### What is being asked
Search the records for the string "hand" and copy every line where it turns up.

Human pose images with coordinates:
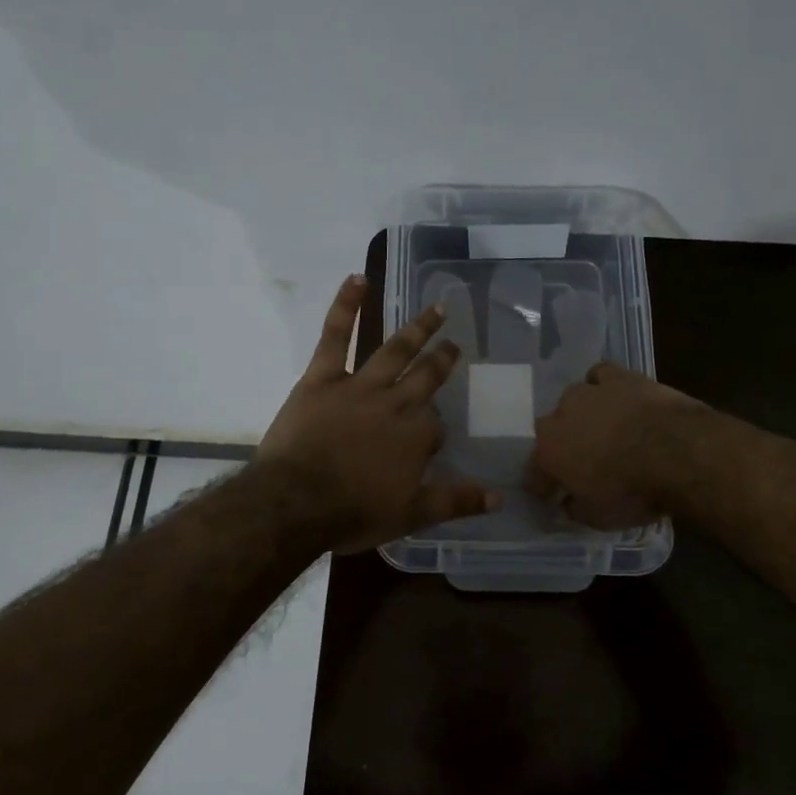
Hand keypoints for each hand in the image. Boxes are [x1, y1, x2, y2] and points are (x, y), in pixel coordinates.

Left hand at [257, 275, 501, 552]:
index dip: (432, 435)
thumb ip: (456, 501)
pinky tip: (356, 279)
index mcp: (416, 435)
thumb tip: (500, 496)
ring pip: (395, 351)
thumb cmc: (353, 512)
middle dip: (442, 361)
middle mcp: (395, 403)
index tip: (428, 443)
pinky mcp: (323, 377)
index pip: (435, 427)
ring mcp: (360, 385)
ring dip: (418, 328)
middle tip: (453, 345)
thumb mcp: (411, 515)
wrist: (296, 503)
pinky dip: (346, 306)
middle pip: (425, 377)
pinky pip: (336, 336)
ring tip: (436, 309)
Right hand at [526, 363, 708, 529]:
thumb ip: (576, 508)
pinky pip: (600, 375)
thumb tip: (569, 502)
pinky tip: (614, 397)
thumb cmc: (633, 491)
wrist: (677, 452)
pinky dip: (602, 385)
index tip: (551, 496)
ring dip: (582, 414)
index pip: (534, 471)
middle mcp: (560, 416)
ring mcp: (589, 392)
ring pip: (574, 399)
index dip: (543, 484)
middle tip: (582, 463)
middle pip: (552, 430)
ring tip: (602, 428)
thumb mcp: (599, 517)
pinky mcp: (619, 377)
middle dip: (563, 446)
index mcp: (549, 451)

### Exercise result
Hand keypoints for each hand in the image. Boxes are [x1, y1, x2, y2] and points are (x, y), in pixel coordinates.
Left hand at [257, 275, 501, 552]:
Right hand at [526, 363, 708, 529]:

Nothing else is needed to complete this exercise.